30. Capture Fraction Analysis

All groundwater pumped is balanced by removal of water somewhere, initially from storage in the aquifer and later from capture in the form of increase in recharge and decrease in discharge (Leake et al., 2010). Capture that results in a loss of water in streams, rivers, and wetlands now is a concern in many parts of the United States. Hydrologists commonly use analytical and numerical approaches to study temporal variations in sources of water to wells for select points of interest. Much can be learned about coupled surface/groundwater systems, however, by looking at the spatial distribution of theoretical capture for select times of interest. Development of maps of capture requires (1) a reasonably well-constructed transient or steady state model of an aquifer with head-dependent flow boundaries representing surface water features or evapotranspiration and (2) an automated procedure to run the model repeatedly and extract results, each time with a well in a different cell to evaluate the effect of a flux in a cell on an external boundary condition.

**Work to complete**
a - Answer these questions using the capture fraction analysis passage:
(i) At first, where does the water balancing groundwater pumping come from?
(ii) What kind of capture is now a concern in many parts of the United States?
(iii) What must the model's head-dependent flow boundaries represent?
b - Write the next part of the capture fraction analysis passage, picking up right after its final sentence.
The catalog entries have no role in any of this.

(Stored data entries)
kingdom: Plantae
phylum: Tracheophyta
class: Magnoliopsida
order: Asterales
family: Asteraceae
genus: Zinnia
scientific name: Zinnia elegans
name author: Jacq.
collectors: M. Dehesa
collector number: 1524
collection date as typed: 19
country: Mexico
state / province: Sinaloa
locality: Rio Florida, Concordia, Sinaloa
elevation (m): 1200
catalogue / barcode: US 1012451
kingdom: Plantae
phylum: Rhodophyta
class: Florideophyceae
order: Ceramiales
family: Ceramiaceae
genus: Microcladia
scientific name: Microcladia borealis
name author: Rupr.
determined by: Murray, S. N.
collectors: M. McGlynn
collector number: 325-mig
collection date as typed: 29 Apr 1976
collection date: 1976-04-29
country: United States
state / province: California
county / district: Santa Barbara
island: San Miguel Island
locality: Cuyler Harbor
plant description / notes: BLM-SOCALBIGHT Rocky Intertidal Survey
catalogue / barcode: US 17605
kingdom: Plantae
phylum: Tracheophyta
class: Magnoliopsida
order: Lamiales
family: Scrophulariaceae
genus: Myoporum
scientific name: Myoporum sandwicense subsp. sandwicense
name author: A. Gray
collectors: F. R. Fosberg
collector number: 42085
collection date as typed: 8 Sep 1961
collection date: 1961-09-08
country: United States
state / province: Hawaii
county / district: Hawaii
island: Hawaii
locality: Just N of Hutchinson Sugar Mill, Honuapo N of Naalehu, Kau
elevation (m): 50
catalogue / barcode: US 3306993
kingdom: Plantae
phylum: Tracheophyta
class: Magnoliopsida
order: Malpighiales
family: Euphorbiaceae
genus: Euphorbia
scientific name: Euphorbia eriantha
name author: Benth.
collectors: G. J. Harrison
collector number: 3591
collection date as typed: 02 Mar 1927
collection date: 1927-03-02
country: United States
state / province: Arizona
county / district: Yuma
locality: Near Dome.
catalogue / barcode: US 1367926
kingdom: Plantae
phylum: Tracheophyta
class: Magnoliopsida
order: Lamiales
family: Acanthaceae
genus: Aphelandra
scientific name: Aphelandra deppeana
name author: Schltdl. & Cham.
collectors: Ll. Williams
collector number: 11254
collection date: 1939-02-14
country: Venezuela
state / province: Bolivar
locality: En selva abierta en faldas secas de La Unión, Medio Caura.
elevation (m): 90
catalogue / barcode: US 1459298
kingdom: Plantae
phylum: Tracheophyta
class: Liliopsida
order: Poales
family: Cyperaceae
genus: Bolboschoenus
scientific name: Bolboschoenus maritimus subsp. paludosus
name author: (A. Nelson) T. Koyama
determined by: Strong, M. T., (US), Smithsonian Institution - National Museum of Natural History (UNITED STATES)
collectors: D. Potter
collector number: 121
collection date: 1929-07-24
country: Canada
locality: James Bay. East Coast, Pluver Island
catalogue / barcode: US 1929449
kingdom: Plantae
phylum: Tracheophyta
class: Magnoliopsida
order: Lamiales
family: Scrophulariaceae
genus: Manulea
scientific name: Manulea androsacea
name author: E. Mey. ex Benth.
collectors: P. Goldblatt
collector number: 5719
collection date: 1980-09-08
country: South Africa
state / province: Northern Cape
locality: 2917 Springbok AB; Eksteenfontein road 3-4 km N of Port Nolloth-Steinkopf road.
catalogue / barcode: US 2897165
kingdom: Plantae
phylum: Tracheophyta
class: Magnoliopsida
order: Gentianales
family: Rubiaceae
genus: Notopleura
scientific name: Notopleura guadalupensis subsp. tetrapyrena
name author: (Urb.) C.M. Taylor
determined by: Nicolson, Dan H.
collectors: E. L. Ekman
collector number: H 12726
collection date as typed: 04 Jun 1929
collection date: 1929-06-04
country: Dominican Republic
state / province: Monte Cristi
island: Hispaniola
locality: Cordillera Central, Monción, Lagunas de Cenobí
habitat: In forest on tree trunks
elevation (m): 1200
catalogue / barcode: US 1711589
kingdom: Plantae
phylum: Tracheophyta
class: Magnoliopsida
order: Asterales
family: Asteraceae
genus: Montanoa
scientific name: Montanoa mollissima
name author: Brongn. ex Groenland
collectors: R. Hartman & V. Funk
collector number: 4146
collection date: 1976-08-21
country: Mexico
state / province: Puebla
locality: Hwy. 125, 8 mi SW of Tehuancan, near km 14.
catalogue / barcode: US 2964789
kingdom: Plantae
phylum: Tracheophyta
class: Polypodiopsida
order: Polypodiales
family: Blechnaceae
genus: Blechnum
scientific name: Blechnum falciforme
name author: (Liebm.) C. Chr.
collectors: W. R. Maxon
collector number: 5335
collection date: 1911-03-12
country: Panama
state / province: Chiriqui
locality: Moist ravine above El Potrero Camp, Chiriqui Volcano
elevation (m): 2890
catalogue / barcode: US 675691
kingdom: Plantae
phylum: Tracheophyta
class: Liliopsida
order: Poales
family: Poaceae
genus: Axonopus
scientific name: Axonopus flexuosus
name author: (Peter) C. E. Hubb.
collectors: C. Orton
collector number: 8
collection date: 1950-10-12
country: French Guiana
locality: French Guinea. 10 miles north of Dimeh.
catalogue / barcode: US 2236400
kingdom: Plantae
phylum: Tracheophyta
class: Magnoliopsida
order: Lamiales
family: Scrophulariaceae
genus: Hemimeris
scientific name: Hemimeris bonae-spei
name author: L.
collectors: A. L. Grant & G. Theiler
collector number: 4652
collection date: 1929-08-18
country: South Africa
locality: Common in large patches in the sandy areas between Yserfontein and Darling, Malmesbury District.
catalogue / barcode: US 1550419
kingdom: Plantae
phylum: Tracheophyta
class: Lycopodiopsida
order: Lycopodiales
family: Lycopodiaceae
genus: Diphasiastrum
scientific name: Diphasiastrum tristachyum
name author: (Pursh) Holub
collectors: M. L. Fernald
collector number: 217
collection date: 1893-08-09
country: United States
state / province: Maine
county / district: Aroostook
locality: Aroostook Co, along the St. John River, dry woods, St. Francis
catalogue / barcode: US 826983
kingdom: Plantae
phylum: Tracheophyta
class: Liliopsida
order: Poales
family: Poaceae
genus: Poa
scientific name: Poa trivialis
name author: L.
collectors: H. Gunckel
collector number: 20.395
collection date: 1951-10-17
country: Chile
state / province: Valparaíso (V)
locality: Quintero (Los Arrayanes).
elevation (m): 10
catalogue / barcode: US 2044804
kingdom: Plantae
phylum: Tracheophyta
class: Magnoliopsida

**Answers below**
a -
(i) From storage in the aquifer.
(ii) Capture that results in a loss of water in streams, rivers, and wetlands.
(iii) Surface water features or evapotranspiration.

b -
This example presents a streamflow capture analysis of the hypothetical aquifer system of (Freyberg, 1988) and based on the model datasets presented in (Hunt et al., 2020). The original problem of (Freyberg, 1988) documented an exercise where graduate students calibrated a groundwater model and then used it to make forecasts.

30.1. Example Description

A single-layer was used to simulate a shallow, water-table aquifer. The aquifer is surrounded by no-flow boundaries on the bottom and north-east-west sides (Figure 30.1). There is an outcrop area within the grid, where the water-table aquifer is missing. The aquifer is discretized using 40 rows and 20 columns (250 m on a side). A single steady-state stress period, with a single time step, was simulated. An arbitrary simulation period of 1 day was simulated. Model parameters for the example are summarized in Table 30.1.

The top of the model was set at an arbitrary elevation of 200 \(m\) (Table 30.1). The bottom elevations were not uniform; the aquifer was relatively flat on the east side and sloped gently to the south and west sides (see Hunt et al., 2020, fig. 1b). In the western area, and southeastern and southwestern corners of the aquifer, the impermeable bottom elevation was higher making for no-flow outcrop areas within the grid.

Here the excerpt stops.